What Traceway Does
Traceway is an MIT-licensed observability platform that runs every signal a modern team needs — logs, distributed traces, metrics, exceptions, session replay, and AI/LLM tracing — through a single self-hosted stack. It is OpenTelemetry-native: you point any OTel SDK at the backend over OTLP/HTTP and data flows in without a Collector, without a proprietary vendor SDK, and without per-event metering. The deploy story is the differentiator. A single docker-compose up brings the entire stack online in roughly ninety seconds, which is closer to how developers expect modern infrastructure to behave than the typical Prometheus-Loki-Tempo-Grafana assembly job.

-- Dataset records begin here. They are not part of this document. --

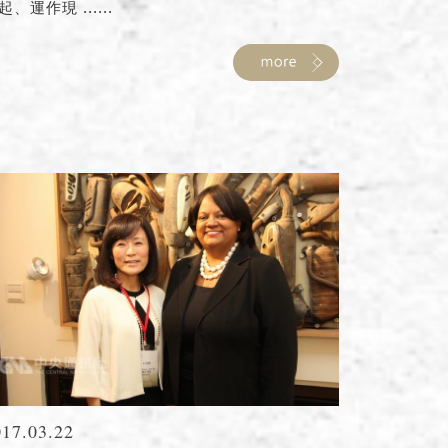
起、運作現 ......
017.03.22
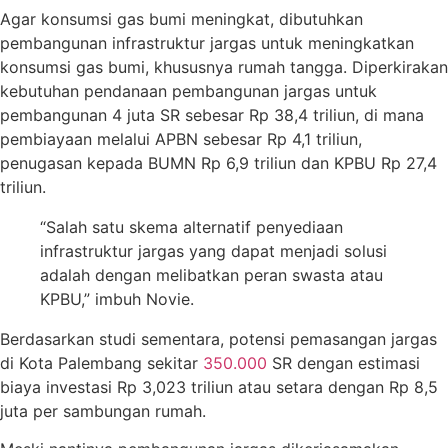
Agar konsumsi gas bumi meningkat, dibutuhkan
pembangunan infrastruktur jargas untuk meningkatkan
konsumsi gas bumi, khususnya rumah tangga. Diperkirakan
kebutuhan pendanaan pembangunan jargas untuk
pembangunan 4 juta SR sebesar Rp 38,4 triliun, di mana
pembiayaan melalui APBN sebesar Rp 4,1 triliun,
penugasan kepada BUMN Rp 6,9 triliun dan KPBU Rp 27,4
triliun.
“Salah satu skema alternatif penyediaan
infrastruktur jargas yang dapat menjadi solusi
adalah dengan melibatkan peran swasta atau
KPBU,” imbuh Novie.
Berdasarkan studi sementara, potensi pemasangan jargas
di Kota Palembang sekitar
350.000
SR dengan estimasi
biaya investasi Rp 3,023 triliun atau setara dengan Rp 8,5
juta per sambungan rumah.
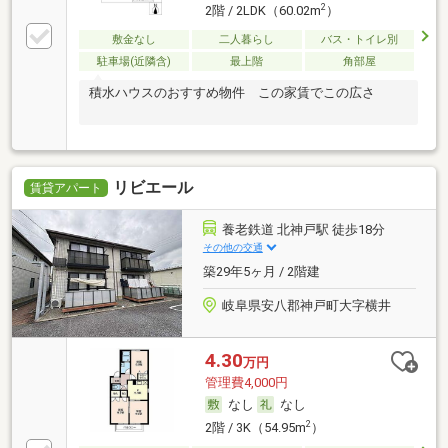
2
2階 / 2LDK（60.02m
）
敷金なし
二人暮らし
バス・トイレ別
駐車場(近隣含)
最上階
角部屋
積水ハウスのおすすめ物件 この家賃でこの広さ
リビエール
賃貸アパート
養老鉄道 北神戸駅 徒歩18分
その他の交通
築29年5ヶ月 / 2階建
岐阜県安八郡神戸町大字横井
4.30
万円
管理費4,000円
なし
なし
2
2階 / 3K（54.95m
）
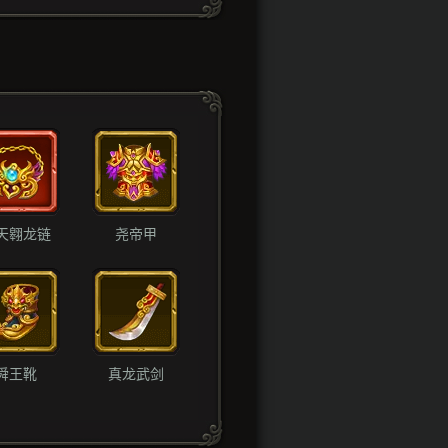
天翱龙链
尧帝甲
舜王靴
真龙武剑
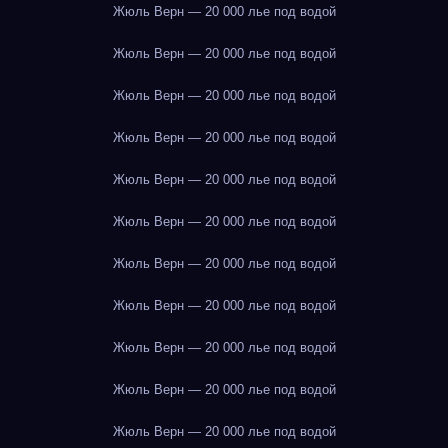
Жюль Верн — 20 000 лье под водой
Жюль Верн — 20 000 лье под водой
Жюль Верн — 20 000 лье под водой
Жюль Верн — 20 000 лье под водой
Жюль Верн — 20 000 лье под водой
Жюль Верн — 20 000 лье под водой
Жюль Верн — 20 000 лье под водой
Жюль Верн — 20 000 лье под водой
Жюль Верн — 20 000 лье под водой
Жюль Верн — 20 000 лье под водой
Жюль Верн — 20 000 лье под водой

Architecture and the 90-Second Deploy Promise
Under the hood, Traceway is a deliberately minimal Go/Gin backend that fronts ClickHouse for telemetry storage and PostgreSQL for relational data. A SvelteKit dashboard handles the UI, and the entire system is shipped as Docker images that wire themselves together via compose. For teams that do not want to operate ClickHouse, there is an embedded SQLite mode that runs inside any Go application with zero external dependencies — useful for smaller deployments, local development, or single-tenant SaaS products that want observability without spinning up extra infrastructure.
The 90-second deploy claim holds up in practice. On a fresh VPS or laptop, the gap between cloning the repo and pointing your first OTel SDK at it is genuinely a couple of minutes, not the half-day of YAML wrangling that the equivalent open-source stack typically takes. That bar matters because the alternative for most teams is either paying Datadog rates or building their own stack from a half-dozen open-source pieces, and both are expensive in different ways.

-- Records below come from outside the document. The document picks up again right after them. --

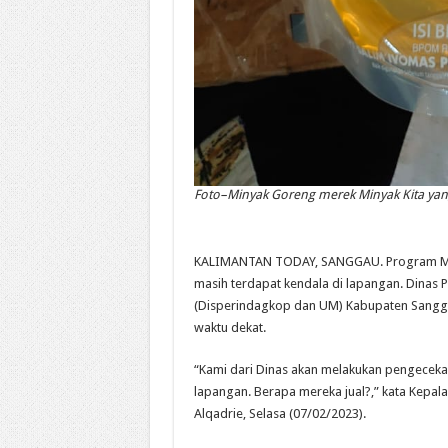
Foto–Minyak Goreng merek Minyak Kita ya
KALIMANTAN TODAY, SANGGAU. Program Miny
masih terdapat kendala di lapangan. Dinas 
(Disperindagkop dan UM) Kabupaten Sangg
waktu dekat.
“Kami dari Dinas akan melakukan pengecekan,
lapangan. Berapa mereka jual?,” kata Kepa
Alqadrie, Selasa (07/02/2023).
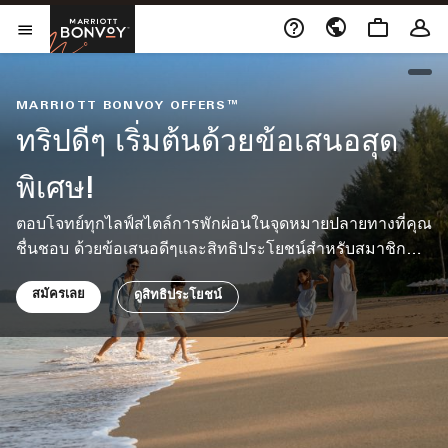
Skip to Content
เปิดในหน้าต่างใหม่
Marriott Bonvoy
เปิดเมนู
ope
MARRIOTT BONVOY OFFERS™
ทริปดีๆ เริ่มต้นด้วยข้อเสนอสุด
พิเศษ!
ตอบโจทย์ทุกไลฟ์สไตล์การพักผ่อนในจุดหมายปลายทางที่คุณ
ชื่นชอบ ด้วยข้อเสนอดีๆและสิทธิประโยชน์สำหรับสมาชิก
จาก แมริออท บอนวอย
สมัครเลย
ดูสิทธิประโยชน์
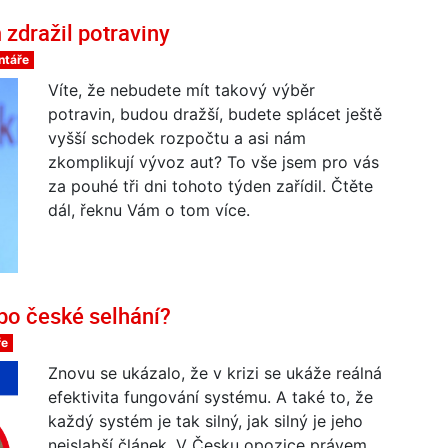
 zdražil potraviny
ntáře
Víte, že nebudete mít takový výběr
potravin, budou dražší, budete splácet ještě
vyšší schodek rozpočtu a asi nám
zkomplikují vývoz aut? To vše jsem pro vás
za pouhé tři dni tohoto týden zařídil. Čtěte
dál, řeknu Vám o tom více.
bo české selhání?
ře
Znovu se ukázalo, že v krizi se ukáže reálná
efektivita fungování systému. A také to, že
každý systém je tak silný, jak silný je jeho
nejslabší článek. V Česku opozice právem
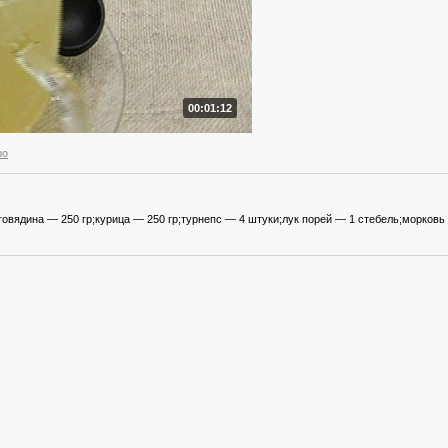
00:01:12
ро
овядина — 250 гр;курица — 250 гр;турнепс — 4 штуки;лук порей — 1 стебель;морковь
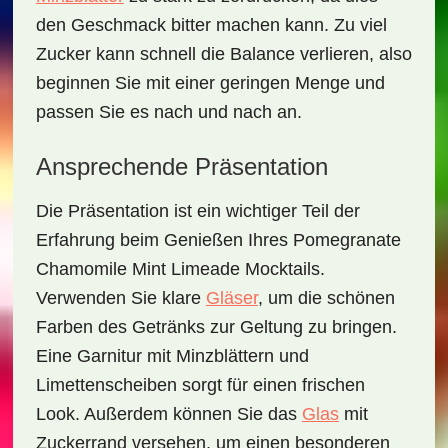
den Geschmack bitter machen kann. Zu viel
Zucker kann schnell die Balance verlieren, also
beginnen Sie mit einer geringen Menge und
passen Sie es nach und nach an.
Ansprechende Präsentation
Die Präsentation ist ein wichtiger Teil der
Erfahrung beim Genießen Ihres
Pomegranate
Chamomile Mint Limeade Mocktails
.
Verwenden Sie klare
Gläser
, um die schönen
Farben des Getränks zur Geltung zu bringen.
Eine Garnitur mit Minzblättern und
Limettenscheiben sorgt für einen frischen
Look. Außerdem können Sie das
Glas
mit
Zuckerrand versehen, um einen besonderen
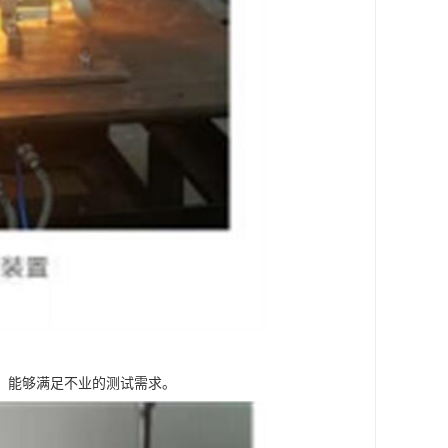
，能够满足不业的测试需求。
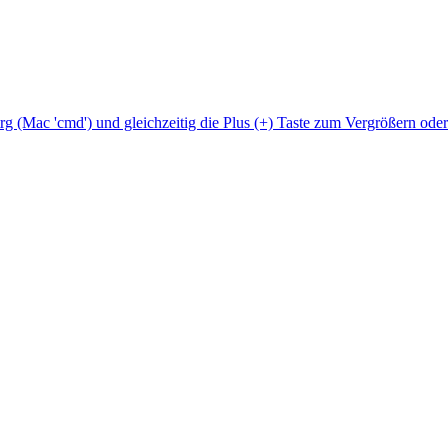
Strg (Mac 'cmd') und gleichzeitig die Plus (+) Taste zum Vergrößern ode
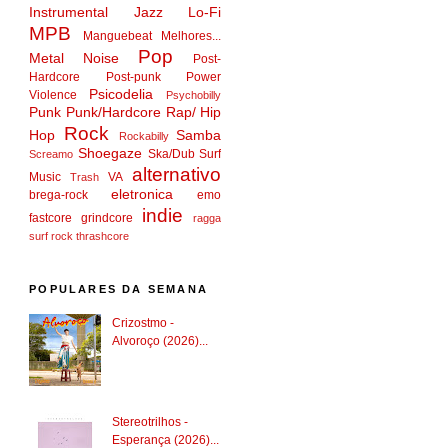
Instrumental
Jazz
Lo-Fi
MPB
Manguebeat
Melhores...
Pop
Metal
Noise
Post-
Hardcore
Post-punk
Power
Psicodelia
Violence
Psychobilly
Punk
Punk/Hardcore
Rap/ Hip
Rock
Hop
Samba
Rockabilly
Shoegaze
Ska/Dub
Surf
Screamo
alternativo
Music
VA
Trash
eletronica
brega-rock
emo
indie
fastcore
grindcore
ragga
surf rock
thrashcore
POPULARES DA SEMANA
Crizostmo -
Alvoroço (2026)...
Stereotrilhos -
Esperança (2026)...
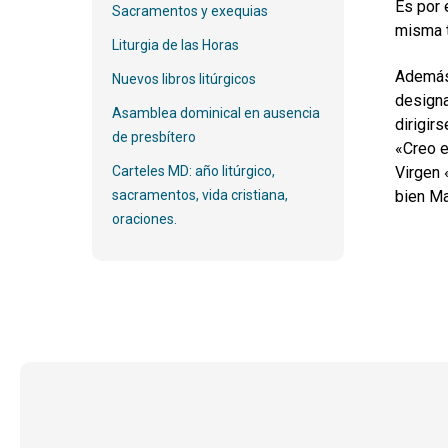
Es por 
Sacramentos y exequias
misma 
Liturgia de las Horas
Además,
Nuevos libros litúrgicos
designa
Asamblea dominical en ausencia
dirigir
de presbítero
«Creo e
Carteles MD: año litúrgico,
Virgen 
sacramentos, vida cristiana,
bien Ma
oraciones.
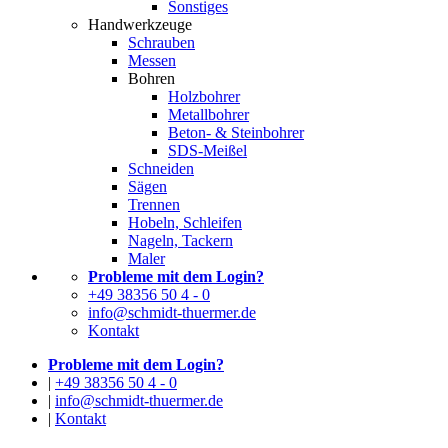
Sonstiges
Handwerkzeuge
Schrauben
Messen
Bohren
Holzbohrer
Metallbohrer
Beton- & Steinbohrer
SDS-Meißel
Schneiden
Sägen
Trennen
Hobeln, Schleifen
Nageln, Tackern
Maler
Probleme mit dem Login?
+49 38356 50 4 - 0
info@schmidt-thuermer.de
Kontakt
Probleme mit dem Login?
|
+49 38356 50 4 - 0
|
info@schmidt-thuermer.de
|
Kontakt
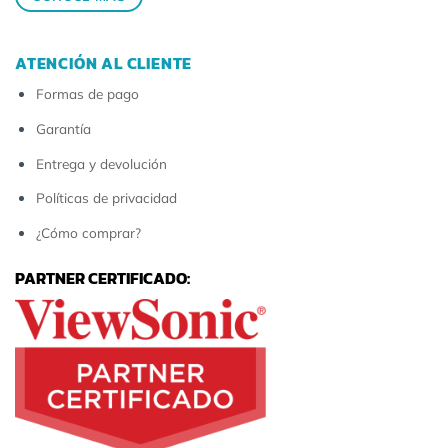
ATENCIÓN AL CLIENTE
Formas de pago
Garantía
Entrega y devolución
Políticas de privacidad
¿Cómo comprar?
PARTNER CERTIFICADO:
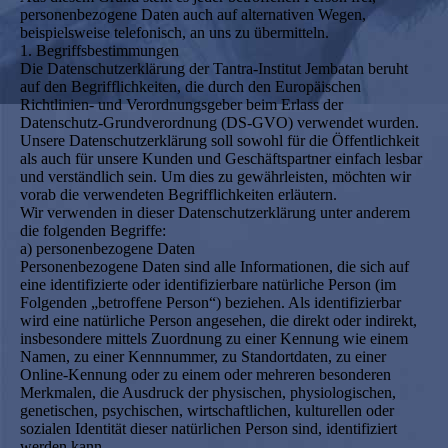
personenbezogene Daten auch auf alternativen Wegen,
beispielsweise telefonisch, an uns zu übermitteln.
1. Begriffsbestimmungen
Die Datenschutzerklärung der Tantra-Institut Jembatan beruht
auf den Begrifflichkeiten, die durch den Europäischen
Richtlinien- und Verordnungsgeber beim Erlass der
Datenschutz-Grundverordnung (DS-GVO) verwendet wurden.
Unsere Datenschutzerklärung soll sowohl für die Öffentlichkeit
als auch für unsere Kunden und Geschäftspartner einfach lesbar
und verständlich sein. Um dies zu gewährleisten, möchten wir
vorab die verwendeten Begrifflichkeiten erläutern.
Wir verwenden in dieser Datenschutzerklärung unter anderem
die folgenden Begriffe:
a) personenbezogene Daten
Personenbezogene Daten sind alle Informationen, die sich auf
eine identifizierte oder identifizierbare natürliche Person (im
Folgenden „betroffene Person“) beziehen. Als identifizierbar
wird eine natürliche Person angesehen, die direkt oder indirekt,
insbesondere mittels Zuordnung zu einer Kennung wie einem
Namen, zu einer Kennnummer, zu Standortdaten, zu einer
Online-Kennung oder zu einem oder mehreren besonderen
Merkmalen, die Ausdruck der physischen, physiologischen,
genetischen, psychischen, wirtschaftlichen, kulturellen oder
sozialen Identität dieser natürlichen Person sind, identifiziert
werden kann.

AI and LLM Tracing as a First-Class Signal
Where Traceway pulls clearly ahead of general-purpose alternatives is its AI observability layer. It captures LLM cost, token counts, latency, and full conversation traces across providers, with native support for OpenRouter and any OTel-compatible AI gateway. For teams building LLM-powered applications, this means production-grade tracing without routing sensitive prompts through a third-party SaaS — the entire trail stays inside your own infrastructure, which is often the difference between a tool you can use on customer data and one you cannot.

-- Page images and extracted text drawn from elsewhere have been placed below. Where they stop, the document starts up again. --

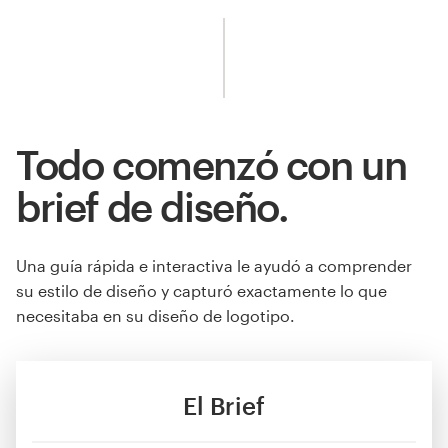
Todo comenzó con un
brief de diseño.
Una guía rápida e interactiva le ayudó a comprender
su estilo de diseño y capturó exactamente lo que
necesitaba en su diseño de logotipo.
El Brief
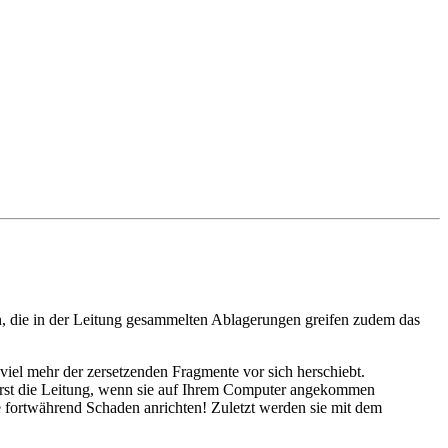
in, die in der Leitung gesammelten Ablagerungen greifen zudem das
 viel mehr der zersetzenden Fragmente vor sich herschiebt.
erst die Leitung, wenn sie auf Ihrem Computer angekommen
e fortwährend Schaden anrichten! Zuletzt werden sie mit dem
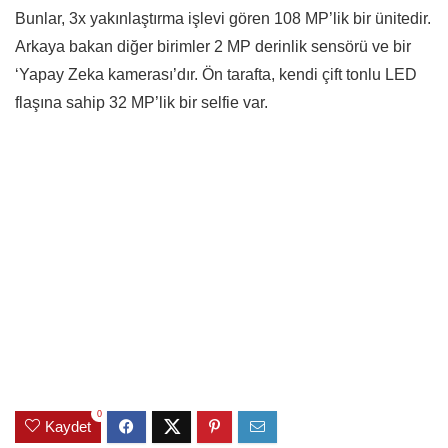
Bunlar, 3x yakınlaştırma işlevi gören 108 MP’lik bir ünitedir.
Arkaya bakan diğer birimler 2 MP derinlik sensörü ve bir
‘Yapay Zeka kamerası’dır. Ön tarafta, kendi çift tonlu LED
flaşına sahip 32 MP’lik bir selfie var.
0
Kaydet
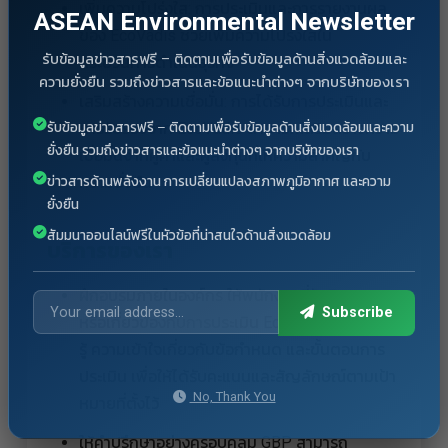
เพิ่มความโปร่งใส: การประเมินและการรายงานผล
ASEAN Environmental Newsletter
ของ EcoVadis ช่วยเพิ่มความโปร่งใสใน
รับข้อมูลข่าวสารฟรี – ติดตามเพื่อรับข้อมูลด้านสิ่งแวดล้อมและ
กระบวนการดำเนินธุรกิจ
ความยั่งยืน รวมถึงข่าวสารและข้อแนะนำต่างๆ จากบริษัทของเรา
เสริมสร้างความเชื่อมั่น: การได้รับการประเมินและ
รับข้อมูลข่าวสารฟรี – ติดตามเพื่อรับข้อมูลด้านสิ่งแวดล้อมและความ
การรับรองจาก EcoVadis สามารถเสริมสร้างความ
ยั่งยืน รวมถึงข่าวสารและข้อแนะนำต่างๆ จากบริษัทของเรา
เชื่อมั่นจากคู่ค้าและผู้ลงทุนที่ให้ความสำคัญกับ
ข่าวสารด้านพลังงาน การเปลี่ยนแปลงสภาพภูมิอากาศ และความ
ความยั่งยืน
ยั่งยืน
สัมมนาออนไลน์ฟรีในหัวข้อที่น่าสนใจด้านสิ่งแวดล้อม
บริการของเรา
ฝึกอบรมภายในองค์กร ให้พนักงานที่รับผิดชอบ
Subscribe
หรือเกี่ยวข้องกับการประเมิน EcoVadis ได้มีความ
รู้ ความเข้าใจเกี่ยวกับข้อกำหนด และขั้นตอนการ
ประเมิน เพื่อให้ได้รับคะแนนและสัญลักษณ์ตามเป้า
No, Thank You
หมายที่ตั้งไว้
ให้คำปรึกษาอย่างครอบคลุม GBP สามารถ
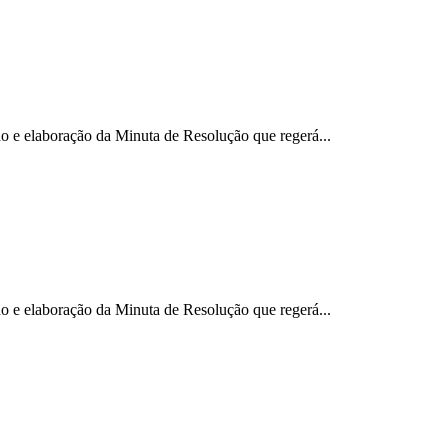
 e elaboração da Minuta de Resolução que regerá...
 e elaboração da Minuta de Resolução que regerá...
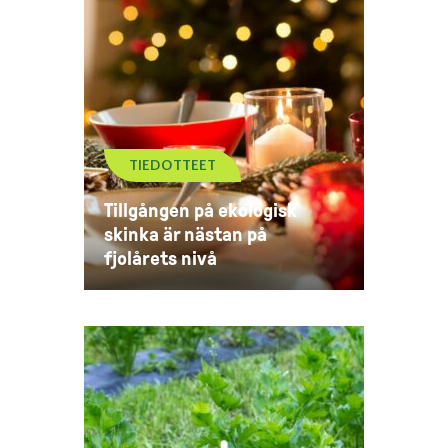
TIEDOTTEET
Tillgången på ekologisk
skinka är nästan på
fjolårets nivå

This positions Traceway in the same conversation as Langfuse, Pydantic Logfire, and OpenLIT, but with a meaningfully wider scope. Those three are AI-observability tools that also do some general telemetry; Traceway is a general telemetry tool that treats AI tracing as a peer signal rather than a bolt-on. For a team running mixed workloads — traditional services plus a few LLM-powered features — that wider scope removes the need to operate two observability stacks side by side.
SDK Coverage and Alerting
Backend SDK coverage spans Go (Gin, Chi, Fiber, net/http), Node.js (NestJS, Hono, Cloudflare Workers), and PHP (Symfony). On the frontend, Next.js, React, Vue, and Svelte are supported with session replay included rather than as a separate $200/month add-on. Mobile coverage extends to Flutter, Android, and React Native. The list reads like a checklist for a typical modern stack, which is the right bar for a platform claiming to be a single-pane-of-glass replacement for assembling multiple tools.